Collection entries:
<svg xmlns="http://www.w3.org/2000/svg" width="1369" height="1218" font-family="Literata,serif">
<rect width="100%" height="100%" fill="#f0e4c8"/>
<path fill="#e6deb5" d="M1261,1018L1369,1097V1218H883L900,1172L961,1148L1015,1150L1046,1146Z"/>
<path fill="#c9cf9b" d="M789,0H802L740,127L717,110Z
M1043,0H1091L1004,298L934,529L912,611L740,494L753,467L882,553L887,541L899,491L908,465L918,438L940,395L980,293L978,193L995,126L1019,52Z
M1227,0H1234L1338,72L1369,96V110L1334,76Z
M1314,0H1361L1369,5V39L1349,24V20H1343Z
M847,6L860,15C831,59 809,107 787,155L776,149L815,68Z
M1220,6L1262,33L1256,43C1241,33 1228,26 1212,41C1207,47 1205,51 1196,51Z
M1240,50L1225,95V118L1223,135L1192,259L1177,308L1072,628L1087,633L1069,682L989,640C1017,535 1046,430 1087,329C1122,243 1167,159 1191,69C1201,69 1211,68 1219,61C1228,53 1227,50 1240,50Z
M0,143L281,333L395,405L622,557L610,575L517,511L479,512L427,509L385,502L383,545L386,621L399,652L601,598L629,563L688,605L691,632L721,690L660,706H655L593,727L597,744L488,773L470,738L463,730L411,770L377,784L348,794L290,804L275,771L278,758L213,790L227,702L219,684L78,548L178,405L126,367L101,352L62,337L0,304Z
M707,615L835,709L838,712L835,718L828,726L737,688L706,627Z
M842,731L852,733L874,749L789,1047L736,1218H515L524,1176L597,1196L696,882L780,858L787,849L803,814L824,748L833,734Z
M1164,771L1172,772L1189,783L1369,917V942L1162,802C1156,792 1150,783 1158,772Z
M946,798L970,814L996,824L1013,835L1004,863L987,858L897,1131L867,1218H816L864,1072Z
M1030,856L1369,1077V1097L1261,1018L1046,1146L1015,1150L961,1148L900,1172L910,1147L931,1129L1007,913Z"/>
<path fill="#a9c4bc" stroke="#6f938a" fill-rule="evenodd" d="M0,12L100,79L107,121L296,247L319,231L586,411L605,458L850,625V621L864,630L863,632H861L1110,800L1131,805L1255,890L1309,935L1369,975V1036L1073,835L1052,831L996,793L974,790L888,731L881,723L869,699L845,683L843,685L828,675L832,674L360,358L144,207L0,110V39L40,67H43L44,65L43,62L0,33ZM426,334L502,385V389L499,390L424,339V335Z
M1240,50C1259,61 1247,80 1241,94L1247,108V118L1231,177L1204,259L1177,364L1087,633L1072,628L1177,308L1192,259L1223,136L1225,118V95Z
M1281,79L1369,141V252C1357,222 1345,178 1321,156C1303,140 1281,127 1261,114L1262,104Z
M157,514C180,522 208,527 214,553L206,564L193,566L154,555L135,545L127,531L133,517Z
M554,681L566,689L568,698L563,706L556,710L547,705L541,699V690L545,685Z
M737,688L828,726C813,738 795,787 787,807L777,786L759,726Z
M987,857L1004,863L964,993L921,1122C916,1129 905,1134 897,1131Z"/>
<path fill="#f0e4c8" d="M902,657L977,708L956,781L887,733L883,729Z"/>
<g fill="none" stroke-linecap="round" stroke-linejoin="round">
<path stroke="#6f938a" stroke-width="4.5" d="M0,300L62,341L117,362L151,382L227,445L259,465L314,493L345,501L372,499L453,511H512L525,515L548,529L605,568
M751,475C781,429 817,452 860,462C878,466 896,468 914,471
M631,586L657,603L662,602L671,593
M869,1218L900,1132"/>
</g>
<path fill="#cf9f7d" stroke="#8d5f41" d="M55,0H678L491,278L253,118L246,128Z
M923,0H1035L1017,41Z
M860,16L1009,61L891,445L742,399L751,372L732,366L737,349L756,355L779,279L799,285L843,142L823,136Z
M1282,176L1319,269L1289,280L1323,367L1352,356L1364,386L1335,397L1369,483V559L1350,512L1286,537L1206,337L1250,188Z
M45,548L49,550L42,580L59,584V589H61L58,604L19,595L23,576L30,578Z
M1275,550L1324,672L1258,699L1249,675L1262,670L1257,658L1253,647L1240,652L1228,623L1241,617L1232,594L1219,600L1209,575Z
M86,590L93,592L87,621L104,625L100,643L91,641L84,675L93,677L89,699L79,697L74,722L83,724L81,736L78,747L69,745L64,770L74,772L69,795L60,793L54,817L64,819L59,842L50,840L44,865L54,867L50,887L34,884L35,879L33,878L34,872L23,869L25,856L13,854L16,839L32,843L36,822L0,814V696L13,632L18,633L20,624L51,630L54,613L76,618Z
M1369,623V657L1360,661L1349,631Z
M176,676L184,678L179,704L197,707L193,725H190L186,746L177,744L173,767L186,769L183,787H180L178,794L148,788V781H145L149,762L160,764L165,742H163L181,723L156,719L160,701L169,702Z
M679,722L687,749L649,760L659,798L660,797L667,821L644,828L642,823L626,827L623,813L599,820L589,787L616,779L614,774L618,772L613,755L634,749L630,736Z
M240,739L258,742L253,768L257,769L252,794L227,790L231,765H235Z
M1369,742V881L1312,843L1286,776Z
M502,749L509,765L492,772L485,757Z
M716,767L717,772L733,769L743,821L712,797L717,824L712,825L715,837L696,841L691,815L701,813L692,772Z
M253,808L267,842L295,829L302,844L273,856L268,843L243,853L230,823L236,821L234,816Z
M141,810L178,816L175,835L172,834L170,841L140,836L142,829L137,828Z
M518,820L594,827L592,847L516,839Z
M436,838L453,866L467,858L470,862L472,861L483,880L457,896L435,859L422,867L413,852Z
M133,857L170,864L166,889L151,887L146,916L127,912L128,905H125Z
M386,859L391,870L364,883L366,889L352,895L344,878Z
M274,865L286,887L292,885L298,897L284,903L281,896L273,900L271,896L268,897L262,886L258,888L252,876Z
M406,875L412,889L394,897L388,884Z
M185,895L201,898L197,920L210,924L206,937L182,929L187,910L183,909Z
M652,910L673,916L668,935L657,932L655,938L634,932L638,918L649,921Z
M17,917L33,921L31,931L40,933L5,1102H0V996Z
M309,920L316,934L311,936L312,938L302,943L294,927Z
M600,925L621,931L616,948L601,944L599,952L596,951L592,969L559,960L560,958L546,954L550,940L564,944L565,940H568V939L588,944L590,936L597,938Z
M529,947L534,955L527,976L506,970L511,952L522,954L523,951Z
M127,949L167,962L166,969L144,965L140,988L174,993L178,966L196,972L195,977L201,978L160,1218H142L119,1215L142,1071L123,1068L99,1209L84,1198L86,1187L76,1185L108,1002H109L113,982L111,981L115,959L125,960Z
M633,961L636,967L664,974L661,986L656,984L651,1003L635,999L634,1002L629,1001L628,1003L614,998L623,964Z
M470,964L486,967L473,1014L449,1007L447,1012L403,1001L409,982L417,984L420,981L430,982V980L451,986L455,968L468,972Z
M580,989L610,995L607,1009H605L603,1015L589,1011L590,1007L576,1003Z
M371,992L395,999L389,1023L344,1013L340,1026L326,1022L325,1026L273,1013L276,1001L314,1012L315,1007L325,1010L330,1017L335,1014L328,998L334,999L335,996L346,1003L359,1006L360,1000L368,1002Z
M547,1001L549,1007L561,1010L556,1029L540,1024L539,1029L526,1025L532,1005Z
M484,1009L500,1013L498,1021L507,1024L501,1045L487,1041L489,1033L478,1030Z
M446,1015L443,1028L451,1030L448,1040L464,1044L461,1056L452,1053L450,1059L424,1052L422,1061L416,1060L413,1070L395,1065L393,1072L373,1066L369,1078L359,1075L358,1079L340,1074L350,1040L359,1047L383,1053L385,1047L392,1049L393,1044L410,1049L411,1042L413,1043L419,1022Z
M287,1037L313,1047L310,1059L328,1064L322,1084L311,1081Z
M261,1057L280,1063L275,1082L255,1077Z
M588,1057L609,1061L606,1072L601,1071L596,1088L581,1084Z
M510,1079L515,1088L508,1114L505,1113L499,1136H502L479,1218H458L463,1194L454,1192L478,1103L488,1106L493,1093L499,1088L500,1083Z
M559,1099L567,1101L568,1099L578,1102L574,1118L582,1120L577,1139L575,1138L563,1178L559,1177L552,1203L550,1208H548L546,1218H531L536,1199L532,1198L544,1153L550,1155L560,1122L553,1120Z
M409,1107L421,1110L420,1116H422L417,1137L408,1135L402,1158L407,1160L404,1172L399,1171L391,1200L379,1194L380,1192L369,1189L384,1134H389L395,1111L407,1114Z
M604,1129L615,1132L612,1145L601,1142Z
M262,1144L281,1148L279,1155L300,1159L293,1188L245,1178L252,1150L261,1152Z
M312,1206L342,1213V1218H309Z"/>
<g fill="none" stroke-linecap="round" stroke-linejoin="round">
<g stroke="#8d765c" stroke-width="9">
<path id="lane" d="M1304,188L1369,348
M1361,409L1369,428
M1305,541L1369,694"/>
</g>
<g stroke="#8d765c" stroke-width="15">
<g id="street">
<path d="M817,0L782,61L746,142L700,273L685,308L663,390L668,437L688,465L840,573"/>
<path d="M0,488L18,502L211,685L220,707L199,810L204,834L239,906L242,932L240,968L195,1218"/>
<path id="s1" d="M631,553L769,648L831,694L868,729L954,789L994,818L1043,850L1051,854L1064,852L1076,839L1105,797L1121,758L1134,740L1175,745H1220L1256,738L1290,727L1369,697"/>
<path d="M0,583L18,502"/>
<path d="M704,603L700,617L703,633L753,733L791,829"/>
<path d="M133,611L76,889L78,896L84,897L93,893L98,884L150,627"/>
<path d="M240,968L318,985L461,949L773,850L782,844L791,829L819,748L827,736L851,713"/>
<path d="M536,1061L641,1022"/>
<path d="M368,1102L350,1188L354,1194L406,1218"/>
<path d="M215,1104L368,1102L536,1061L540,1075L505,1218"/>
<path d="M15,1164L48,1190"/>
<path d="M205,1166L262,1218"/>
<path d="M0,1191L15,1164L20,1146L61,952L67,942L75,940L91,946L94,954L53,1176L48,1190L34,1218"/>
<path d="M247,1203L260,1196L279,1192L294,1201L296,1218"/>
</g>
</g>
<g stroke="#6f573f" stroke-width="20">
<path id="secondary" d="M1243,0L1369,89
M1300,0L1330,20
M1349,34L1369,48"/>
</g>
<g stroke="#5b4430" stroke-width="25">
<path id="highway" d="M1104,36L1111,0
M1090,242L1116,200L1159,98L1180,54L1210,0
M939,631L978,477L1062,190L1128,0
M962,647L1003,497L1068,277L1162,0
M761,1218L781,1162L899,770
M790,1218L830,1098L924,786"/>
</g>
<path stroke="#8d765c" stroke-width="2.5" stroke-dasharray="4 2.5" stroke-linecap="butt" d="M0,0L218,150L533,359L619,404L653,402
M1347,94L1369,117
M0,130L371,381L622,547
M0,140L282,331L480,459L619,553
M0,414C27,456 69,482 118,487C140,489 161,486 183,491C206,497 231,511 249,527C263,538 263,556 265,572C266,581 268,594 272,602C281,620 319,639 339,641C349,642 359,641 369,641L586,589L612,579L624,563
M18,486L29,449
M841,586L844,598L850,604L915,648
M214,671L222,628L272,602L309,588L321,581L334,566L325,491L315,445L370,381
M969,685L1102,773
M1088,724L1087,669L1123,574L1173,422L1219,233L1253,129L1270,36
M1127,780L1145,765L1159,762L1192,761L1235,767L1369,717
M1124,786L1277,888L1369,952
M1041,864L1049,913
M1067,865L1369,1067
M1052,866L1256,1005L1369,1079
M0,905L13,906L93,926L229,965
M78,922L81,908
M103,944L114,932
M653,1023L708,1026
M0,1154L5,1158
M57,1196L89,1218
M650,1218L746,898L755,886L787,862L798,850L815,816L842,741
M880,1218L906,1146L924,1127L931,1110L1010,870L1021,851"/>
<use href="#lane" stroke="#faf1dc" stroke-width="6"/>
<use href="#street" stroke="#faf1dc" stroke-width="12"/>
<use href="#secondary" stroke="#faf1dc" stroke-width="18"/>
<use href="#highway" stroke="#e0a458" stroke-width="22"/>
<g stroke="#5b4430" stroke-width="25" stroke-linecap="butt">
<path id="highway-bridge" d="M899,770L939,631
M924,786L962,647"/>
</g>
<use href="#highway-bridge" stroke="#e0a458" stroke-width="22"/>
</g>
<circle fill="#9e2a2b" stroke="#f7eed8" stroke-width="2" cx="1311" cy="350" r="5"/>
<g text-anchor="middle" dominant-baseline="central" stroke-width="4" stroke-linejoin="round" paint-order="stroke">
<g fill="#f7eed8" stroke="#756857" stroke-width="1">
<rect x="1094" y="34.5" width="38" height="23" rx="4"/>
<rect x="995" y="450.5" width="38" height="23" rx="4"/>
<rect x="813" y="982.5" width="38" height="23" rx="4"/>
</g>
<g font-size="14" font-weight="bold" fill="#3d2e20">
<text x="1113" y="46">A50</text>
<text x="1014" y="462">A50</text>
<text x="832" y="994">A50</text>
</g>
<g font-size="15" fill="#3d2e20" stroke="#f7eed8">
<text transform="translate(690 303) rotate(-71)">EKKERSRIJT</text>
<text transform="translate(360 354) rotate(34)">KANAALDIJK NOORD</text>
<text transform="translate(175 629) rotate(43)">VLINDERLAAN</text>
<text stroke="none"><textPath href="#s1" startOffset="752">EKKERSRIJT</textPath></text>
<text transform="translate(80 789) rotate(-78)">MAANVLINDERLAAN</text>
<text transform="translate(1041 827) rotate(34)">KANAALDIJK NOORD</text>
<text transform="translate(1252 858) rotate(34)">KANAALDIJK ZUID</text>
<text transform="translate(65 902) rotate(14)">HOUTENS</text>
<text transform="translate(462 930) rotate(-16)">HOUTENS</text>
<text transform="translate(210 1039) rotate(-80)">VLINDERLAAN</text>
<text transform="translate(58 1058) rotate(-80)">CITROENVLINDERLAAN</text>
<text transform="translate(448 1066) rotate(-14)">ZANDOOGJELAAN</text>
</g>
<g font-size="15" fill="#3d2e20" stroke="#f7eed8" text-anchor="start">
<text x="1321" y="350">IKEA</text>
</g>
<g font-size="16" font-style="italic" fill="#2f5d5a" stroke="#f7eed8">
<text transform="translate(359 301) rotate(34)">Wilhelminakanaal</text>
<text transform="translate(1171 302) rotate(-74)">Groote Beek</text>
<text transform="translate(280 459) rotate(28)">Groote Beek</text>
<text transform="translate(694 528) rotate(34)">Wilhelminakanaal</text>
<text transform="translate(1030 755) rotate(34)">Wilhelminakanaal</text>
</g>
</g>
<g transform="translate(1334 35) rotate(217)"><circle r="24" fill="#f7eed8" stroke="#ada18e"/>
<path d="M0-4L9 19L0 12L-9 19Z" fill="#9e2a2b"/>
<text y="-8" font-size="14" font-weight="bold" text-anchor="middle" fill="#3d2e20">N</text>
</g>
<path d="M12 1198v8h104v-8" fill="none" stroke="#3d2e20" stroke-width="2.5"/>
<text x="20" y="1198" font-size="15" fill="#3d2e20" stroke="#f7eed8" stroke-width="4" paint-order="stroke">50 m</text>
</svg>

» **EXERCISE OBJECTIVE**
Whenever a line of the records holds the string "middle", pick it out and copy it.

» **RESPONSE AREA**
<g text-anchor="middle" dominant-baseline="central" stroke-width="4" stroke-linejoin="round" paint-order="stroke">
<text y="-8" font-size="14" font-weight="bold" text-anchor="middle" fill="#3d2e20">N</text>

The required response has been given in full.